**Text segment**

Container for radioactive nuclear waste materials

Abstract

Disclosed are two improved container alloys for radioactive nuclear waste. radioactive nuclear waste can be contained over extended periods of time by encapsulating the waste materials in containers composed of these alloys and burying the containers underground in an impervious, stable rock formation.

Description

This is a continuation of application Ser. No. 118,818 filed Feb. 5, 1980, now U.S. Pat. No. 4,337,167, which in turn was a continuation of application Ser. No. 878,113, filed Feb. 15, 1978, now U.S. Pat. No. 4,192,765.

FIELD OF THE INVENTION

This invention relates to improved nuclear waste container materials possessing high corrosion resistance when buried in natural rock formations. Integrity is obtained by the use of alloys which are thermodynamically stable in the geochemical environment of natural underground rock systems.

BACKGROUND OF THE INVENTION

Modern nuclear reactors produce highly radioactive fission products and actinide elements which must be prevented from entering the biosphere over periods ranging from 10 to 1,000,000 years. The current policy and practice is to convert these high-level nuclear wastes to solid forms, such as glasses or ceramics, which are then encapsulated in metal containers and buried underground in impervious, stable rock formations.

**Material supplied**

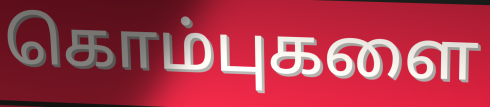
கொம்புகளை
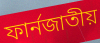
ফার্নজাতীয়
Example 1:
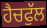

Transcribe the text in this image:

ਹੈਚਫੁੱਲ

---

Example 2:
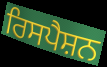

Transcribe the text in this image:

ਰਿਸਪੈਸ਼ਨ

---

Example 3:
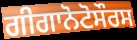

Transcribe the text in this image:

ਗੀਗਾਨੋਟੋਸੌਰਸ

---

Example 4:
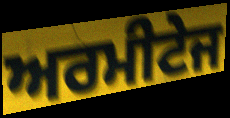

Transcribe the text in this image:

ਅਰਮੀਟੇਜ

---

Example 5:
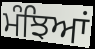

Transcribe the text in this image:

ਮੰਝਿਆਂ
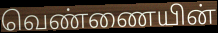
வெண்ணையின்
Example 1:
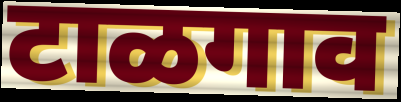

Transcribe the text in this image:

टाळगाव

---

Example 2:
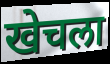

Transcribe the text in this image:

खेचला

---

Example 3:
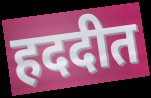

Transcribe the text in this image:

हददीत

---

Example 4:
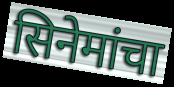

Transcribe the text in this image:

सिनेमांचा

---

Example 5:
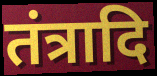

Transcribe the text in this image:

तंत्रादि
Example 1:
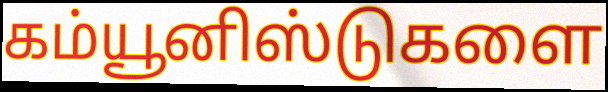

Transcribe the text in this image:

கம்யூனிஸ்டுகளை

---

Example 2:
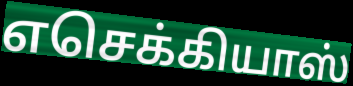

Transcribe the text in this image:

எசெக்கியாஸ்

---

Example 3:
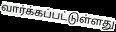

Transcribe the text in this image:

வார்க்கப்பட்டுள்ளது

==

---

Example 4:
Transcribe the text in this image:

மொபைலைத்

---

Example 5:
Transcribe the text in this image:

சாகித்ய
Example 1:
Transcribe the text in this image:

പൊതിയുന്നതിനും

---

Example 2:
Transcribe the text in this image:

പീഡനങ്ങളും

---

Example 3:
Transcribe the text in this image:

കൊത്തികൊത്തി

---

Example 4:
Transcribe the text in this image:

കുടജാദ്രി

* * *

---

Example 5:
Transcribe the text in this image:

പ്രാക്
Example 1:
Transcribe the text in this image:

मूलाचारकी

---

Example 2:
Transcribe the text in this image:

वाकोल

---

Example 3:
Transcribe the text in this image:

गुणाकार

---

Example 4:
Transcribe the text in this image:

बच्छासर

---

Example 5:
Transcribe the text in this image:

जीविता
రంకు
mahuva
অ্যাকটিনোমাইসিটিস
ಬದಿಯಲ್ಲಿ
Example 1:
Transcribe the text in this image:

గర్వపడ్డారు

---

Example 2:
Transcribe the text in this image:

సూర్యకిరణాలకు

**Work to complete**
a) In the patent text, over what span of years must fission products and actinide elements be kept out of the biosphere?
b) Please write out the patent text from "This is a continuation" up to and including "Pat. No. 4,192,765.".
c) Rewrite the paragraph of the patent text that begins "Modern nuclear reactors produce" in shorter form, keeping its main facts.

**The replies**
a) From 10 to 1,000,000 years.

b)
This is a continuation of application Ser. No. 118,818 filed Feb. 5, 1980, now U.S. Pat. No. 4,337,167, which in turn was a continuation of application Ser. No. 878,113, filed Feb. 15, 1978, now U.S. Pat. No. 4,192,765.

c) Modern nuclear reactors generate highly radioactive fission products and actinide elements that must stay out of the biosphere for 10 to 1,000,000 years. Current practice turns these high-level wastes into solids such as glasses or ceramics, seals them in metal containers, and buries them underground in impervious, stable rock formations.